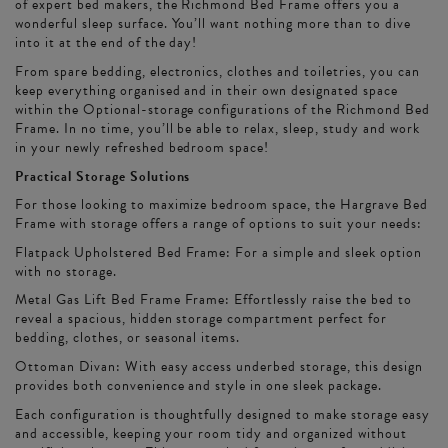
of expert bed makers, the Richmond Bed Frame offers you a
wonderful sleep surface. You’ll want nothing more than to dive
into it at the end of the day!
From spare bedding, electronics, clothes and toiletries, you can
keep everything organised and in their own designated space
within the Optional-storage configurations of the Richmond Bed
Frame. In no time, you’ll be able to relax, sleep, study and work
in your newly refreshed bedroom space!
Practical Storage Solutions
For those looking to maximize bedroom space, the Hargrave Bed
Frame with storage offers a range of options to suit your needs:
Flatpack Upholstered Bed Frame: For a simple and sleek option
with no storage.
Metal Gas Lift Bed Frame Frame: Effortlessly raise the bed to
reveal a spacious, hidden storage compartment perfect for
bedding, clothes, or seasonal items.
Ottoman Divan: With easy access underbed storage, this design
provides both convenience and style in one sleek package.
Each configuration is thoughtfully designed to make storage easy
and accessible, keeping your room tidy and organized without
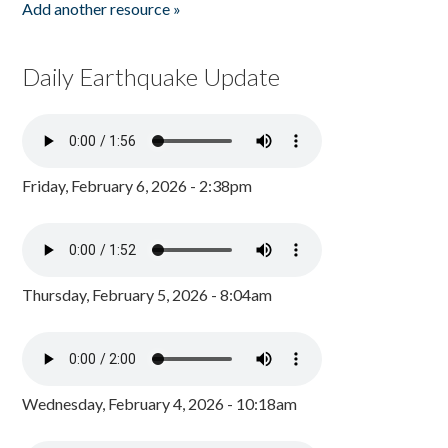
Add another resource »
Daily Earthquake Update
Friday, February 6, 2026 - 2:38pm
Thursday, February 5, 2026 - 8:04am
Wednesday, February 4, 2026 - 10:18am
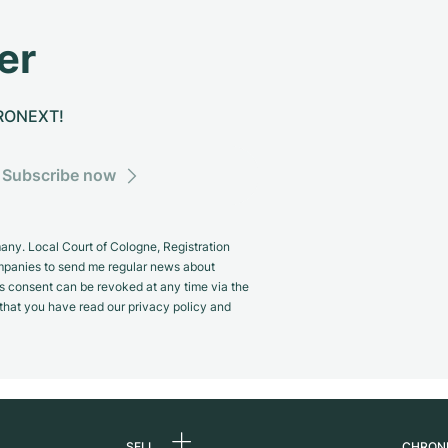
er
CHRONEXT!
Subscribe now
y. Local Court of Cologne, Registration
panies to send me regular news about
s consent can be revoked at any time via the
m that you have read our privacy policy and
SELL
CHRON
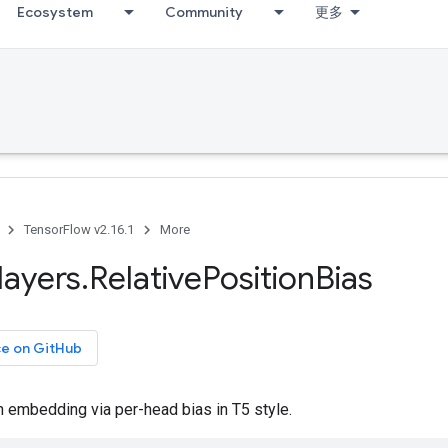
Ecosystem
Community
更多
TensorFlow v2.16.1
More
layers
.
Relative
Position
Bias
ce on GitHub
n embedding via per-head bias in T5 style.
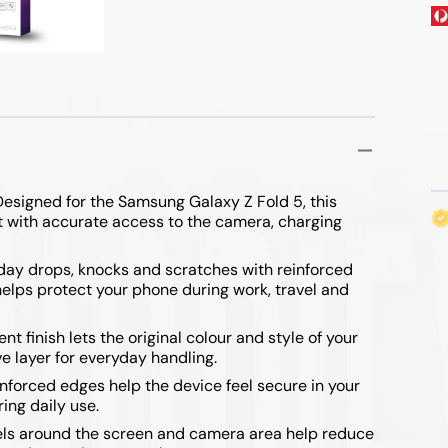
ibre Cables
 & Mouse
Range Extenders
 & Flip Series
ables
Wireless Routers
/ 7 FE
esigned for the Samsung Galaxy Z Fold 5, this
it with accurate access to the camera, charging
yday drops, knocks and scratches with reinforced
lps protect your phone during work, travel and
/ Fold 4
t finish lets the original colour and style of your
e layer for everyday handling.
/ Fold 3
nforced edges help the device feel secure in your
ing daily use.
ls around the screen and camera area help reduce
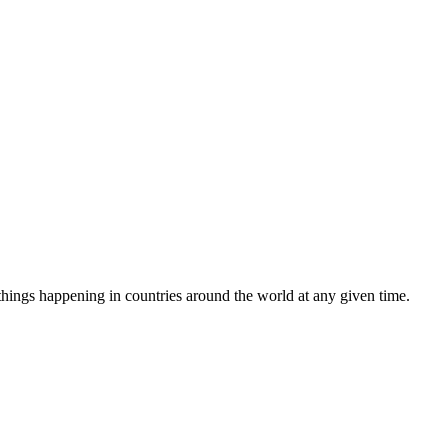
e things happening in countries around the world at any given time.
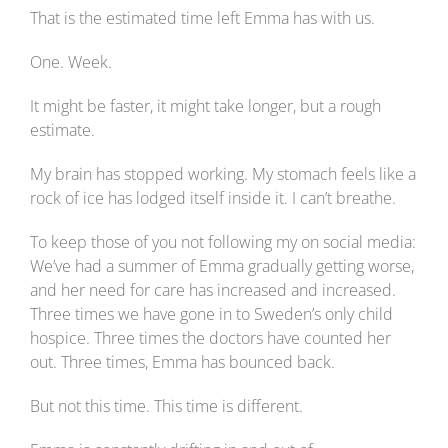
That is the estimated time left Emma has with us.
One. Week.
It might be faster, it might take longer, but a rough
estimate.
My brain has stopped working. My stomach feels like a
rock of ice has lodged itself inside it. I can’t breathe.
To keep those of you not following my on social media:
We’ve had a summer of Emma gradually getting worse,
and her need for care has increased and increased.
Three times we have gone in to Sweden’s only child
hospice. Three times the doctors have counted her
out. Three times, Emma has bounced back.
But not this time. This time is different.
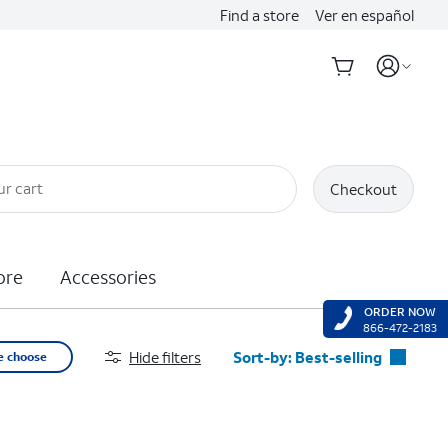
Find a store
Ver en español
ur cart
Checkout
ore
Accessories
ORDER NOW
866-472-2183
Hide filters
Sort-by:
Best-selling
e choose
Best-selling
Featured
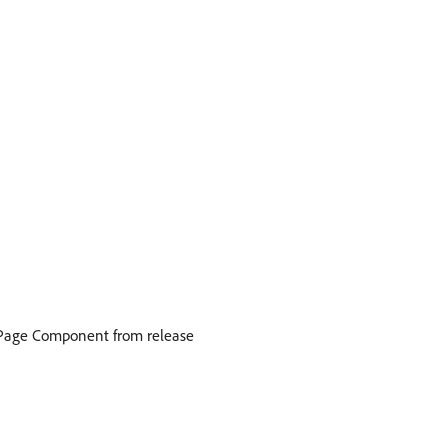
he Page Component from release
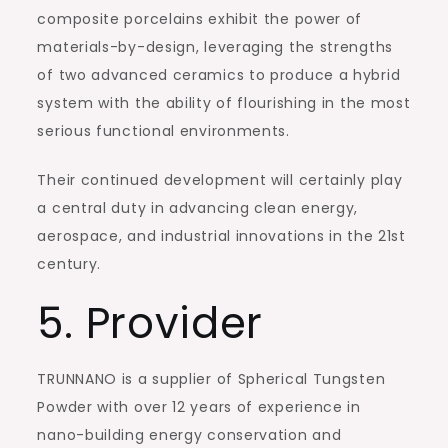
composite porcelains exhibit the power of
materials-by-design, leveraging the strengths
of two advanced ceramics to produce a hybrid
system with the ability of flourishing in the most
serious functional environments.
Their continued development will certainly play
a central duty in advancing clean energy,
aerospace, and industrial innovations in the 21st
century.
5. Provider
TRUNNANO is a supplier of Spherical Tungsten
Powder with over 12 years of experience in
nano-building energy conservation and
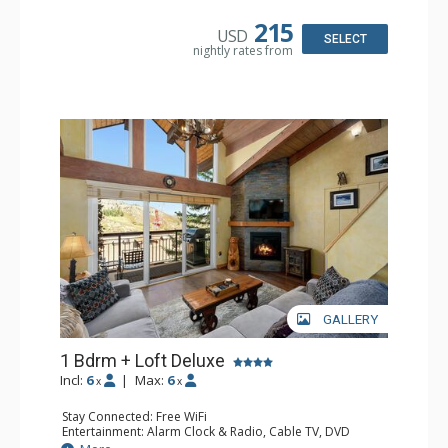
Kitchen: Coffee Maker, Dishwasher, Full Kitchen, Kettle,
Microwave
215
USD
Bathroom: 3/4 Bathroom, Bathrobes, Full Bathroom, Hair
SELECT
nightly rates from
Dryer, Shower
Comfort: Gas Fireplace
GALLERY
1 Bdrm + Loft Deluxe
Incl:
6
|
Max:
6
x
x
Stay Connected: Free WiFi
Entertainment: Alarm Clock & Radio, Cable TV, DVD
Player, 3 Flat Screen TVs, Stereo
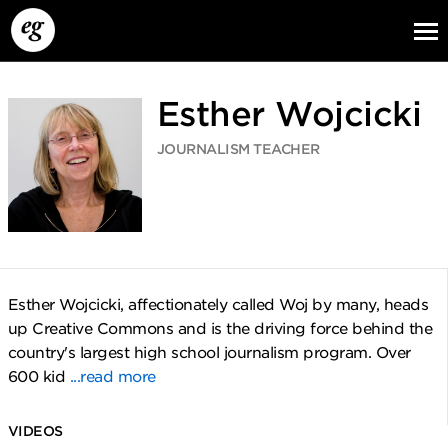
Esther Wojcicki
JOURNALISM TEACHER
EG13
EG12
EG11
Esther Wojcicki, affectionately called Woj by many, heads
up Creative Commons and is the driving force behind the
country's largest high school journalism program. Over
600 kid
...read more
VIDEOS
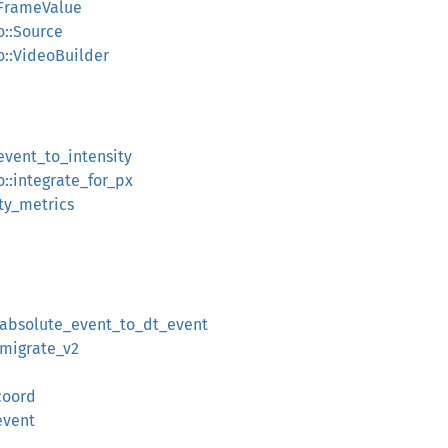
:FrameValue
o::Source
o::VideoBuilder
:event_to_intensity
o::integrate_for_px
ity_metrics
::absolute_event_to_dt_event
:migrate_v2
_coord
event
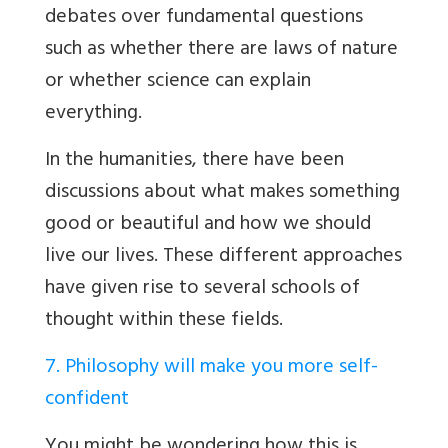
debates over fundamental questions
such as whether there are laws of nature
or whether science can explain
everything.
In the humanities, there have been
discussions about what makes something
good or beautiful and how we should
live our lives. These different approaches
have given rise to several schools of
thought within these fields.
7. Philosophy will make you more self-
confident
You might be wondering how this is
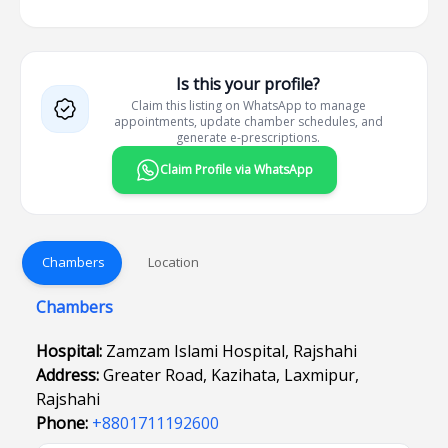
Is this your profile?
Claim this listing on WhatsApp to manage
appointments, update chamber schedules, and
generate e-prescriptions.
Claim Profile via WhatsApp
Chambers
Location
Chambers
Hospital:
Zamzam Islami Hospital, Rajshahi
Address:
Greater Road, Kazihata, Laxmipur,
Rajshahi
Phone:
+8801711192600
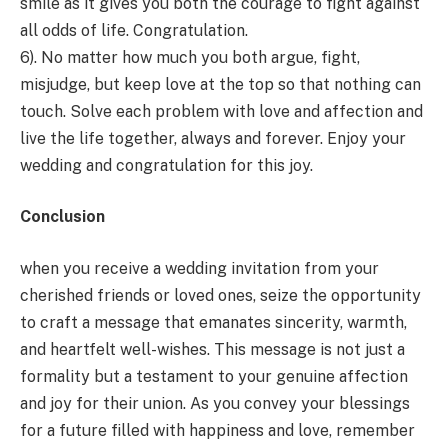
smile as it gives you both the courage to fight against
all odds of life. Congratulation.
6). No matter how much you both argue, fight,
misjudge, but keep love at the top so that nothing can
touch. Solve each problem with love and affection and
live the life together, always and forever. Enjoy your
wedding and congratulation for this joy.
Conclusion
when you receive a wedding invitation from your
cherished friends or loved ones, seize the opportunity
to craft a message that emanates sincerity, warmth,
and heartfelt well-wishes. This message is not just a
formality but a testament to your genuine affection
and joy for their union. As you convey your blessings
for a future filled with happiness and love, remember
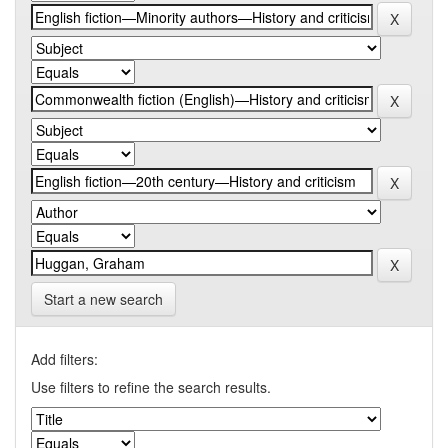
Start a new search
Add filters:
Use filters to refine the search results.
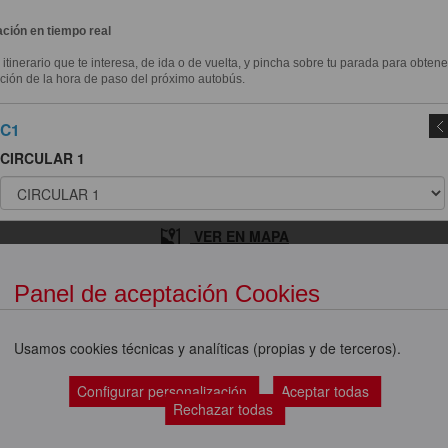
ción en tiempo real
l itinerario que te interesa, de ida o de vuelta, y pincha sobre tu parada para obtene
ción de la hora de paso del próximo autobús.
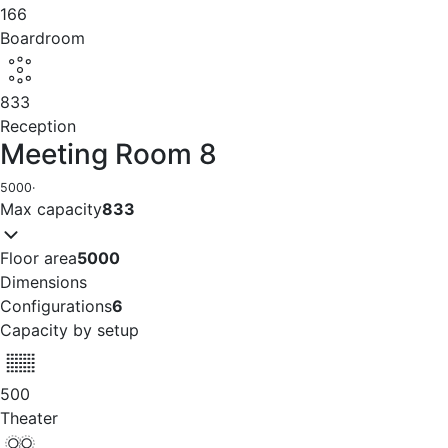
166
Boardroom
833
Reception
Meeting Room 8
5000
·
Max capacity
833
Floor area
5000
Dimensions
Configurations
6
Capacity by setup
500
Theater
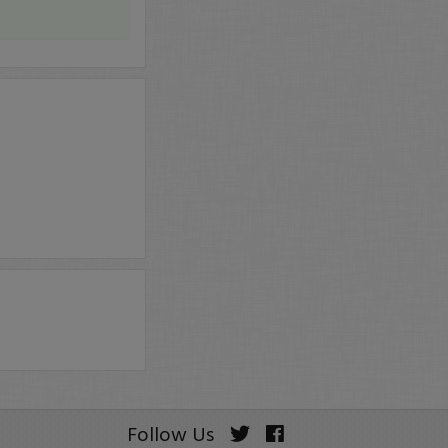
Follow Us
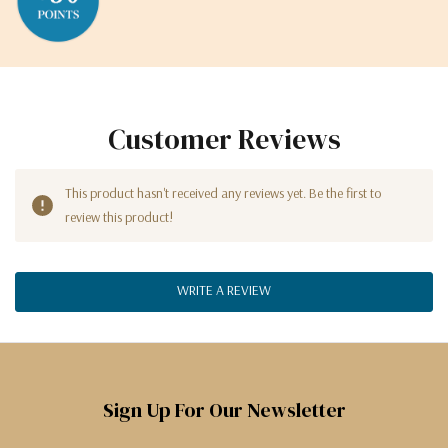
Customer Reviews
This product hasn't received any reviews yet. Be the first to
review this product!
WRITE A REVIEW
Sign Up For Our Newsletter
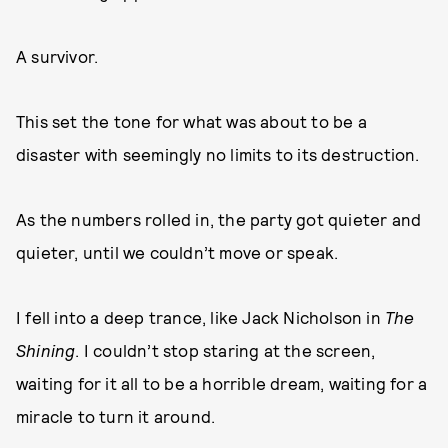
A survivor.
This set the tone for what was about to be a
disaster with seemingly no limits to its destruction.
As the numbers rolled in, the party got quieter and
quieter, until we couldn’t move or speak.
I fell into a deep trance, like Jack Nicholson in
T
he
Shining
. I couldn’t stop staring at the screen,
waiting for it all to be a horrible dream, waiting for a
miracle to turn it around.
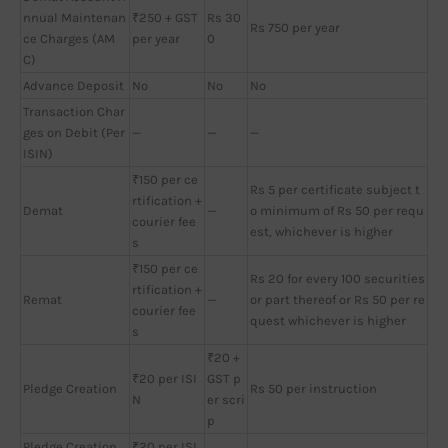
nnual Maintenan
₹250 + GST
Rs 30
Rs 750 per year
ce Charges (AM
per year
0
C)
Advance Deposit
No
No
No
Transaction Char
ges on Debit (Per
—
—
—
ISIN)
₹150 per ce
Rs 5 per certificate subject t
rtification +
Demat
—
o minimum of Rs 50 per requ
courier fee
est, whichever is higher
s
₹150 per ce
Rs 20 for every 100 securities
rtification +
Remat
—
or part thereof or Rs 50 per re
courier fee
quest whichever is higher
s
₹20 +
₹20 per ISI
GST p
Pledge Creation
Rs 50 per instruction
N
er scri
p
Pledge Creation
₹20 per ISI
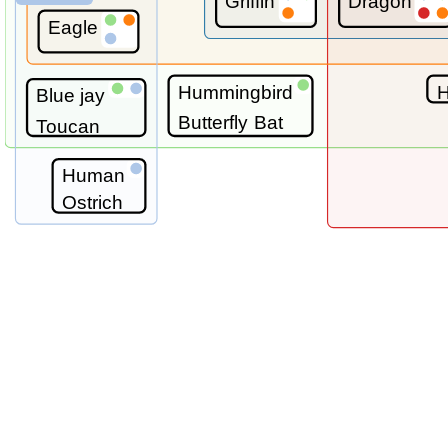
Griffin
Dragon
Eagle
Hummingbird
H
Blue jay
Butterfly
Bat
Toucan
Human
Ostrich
____
Look over the data above and show each line that contains "Three".

Three times we have gone in to Sweden’s only child
hospice. Three times the doctors have counted her
out. Three times, Emma has bounced back.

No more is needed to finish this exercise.